For single parents struggling with a parent student loan, it can feel like there’s no way to get ahead. However, single parents can solve the challenge of student debt with the capability, creativity, and grit that they rely on each day.
Here are some ways single parents can tackle student loans – and create more breathing room in their budgets each month.
Single parent, student loans: 5 ways to get ahead
1. Refinance student loans
As a single parent, you’re probably used to economizing and keeping expenses low. But have you considered cutting costs on your student loans?

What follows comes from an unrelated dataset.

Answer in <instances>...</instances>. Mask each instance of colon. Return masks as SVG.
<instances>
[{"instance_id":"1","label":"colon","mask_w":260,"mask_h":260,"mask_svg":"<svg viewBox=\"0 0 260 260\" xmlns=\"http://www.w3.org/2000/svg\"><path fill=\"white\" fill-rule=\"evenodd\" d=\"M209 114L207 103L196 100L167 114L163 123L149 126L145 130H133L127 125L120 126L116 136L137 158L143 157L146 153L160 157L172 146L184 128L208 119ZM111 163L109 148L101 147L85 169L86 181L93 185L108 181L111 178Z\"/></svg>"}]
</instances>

Refinancing to lower student loan rates can be one way to do that.
Rebecca Stevens, a single mom and product owner for Weave Communications, refinanced her student loans more than 10 years ago. She consolidated $10,000 in student loans when rates were at a historic low. Her new 1.50% interest rate helped keep her student loans affordable – even after she divorced and became a single mom.

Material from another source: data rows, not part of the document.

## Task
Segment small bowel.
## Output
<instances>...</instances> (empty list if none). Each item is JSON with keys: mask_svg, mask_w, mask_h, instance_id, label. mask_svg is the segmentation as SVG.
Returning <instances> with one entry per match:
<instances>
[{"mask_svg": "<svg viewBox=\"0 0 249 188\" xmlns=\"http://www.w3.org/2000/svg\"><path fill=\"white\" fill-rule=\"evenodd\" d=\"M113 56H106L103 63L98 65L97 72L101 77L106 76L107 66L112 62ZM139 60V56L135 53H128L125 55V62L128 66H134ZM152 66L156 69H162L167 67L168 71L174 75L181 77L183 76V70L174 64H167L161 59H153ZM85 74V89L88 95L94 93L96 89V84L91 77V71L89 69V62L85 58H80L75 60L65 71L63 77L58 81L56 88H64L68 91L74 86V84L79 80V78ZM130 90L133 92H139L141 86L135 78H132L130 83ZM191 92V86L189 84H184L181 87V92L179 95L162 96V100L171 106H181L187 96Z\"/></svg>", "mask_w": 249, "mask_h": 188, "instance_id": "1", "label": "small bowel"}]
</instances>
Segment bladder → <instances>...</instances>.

Today’s student loan rates a bit higher, typically around 5.00 to 6.00%. But single parents whose current student loan rates are higher than that can still save by refinancing. With a lower student loan rate, this debt will cost less.
Refinancing student loans also gives you the opportunity to choose new loan terms. For single parents, refinancing is a chance to choose a student loan repayment schedule that matches their goals.
“When I consolidated my loans, I took out the longest term possible so that my payments would always be low and manageable,” Stevens said. She now pays just $72 a month.
Carefully compare your options before you choose to refinance. Doing so will switch federal student loans to private student loans, which have fewer borrower protections and repayment options. And you’ll need good credit and income to qualify.
2. Income-driven repayment plan
Then there is the option to enroll in an income-driven repayment plan (IDR). Unlike refinancing, an IDR plan preserves your loans’ federal status – while still lowering payments.
An IDR matches your monthly student loan payments to your income and cost of living. Income-driven repayment plans are a smart choice for single moms and dads, who often earn less than married counterparts.
Single mothers, in particular, are more likely to face unemployment, reports Forbes. And single moms’ incomes are, on average, less than a third of the combined income for married couples with one or more child at home.
Sound like you? When low income is the problem, an income-driven repayment plan can reduce payments to match and free up monthly cash flow. It can even set payments as low a $0 for borrowers who are unemployed.
3. Defer or forbear student loans
For single parents who need a break from student loan payments altogether, deferment and forbearance are two options. These will “pause” student loan payments. Thus, the single parent has a period to get back on their feet financially before having to resume student debt repayment.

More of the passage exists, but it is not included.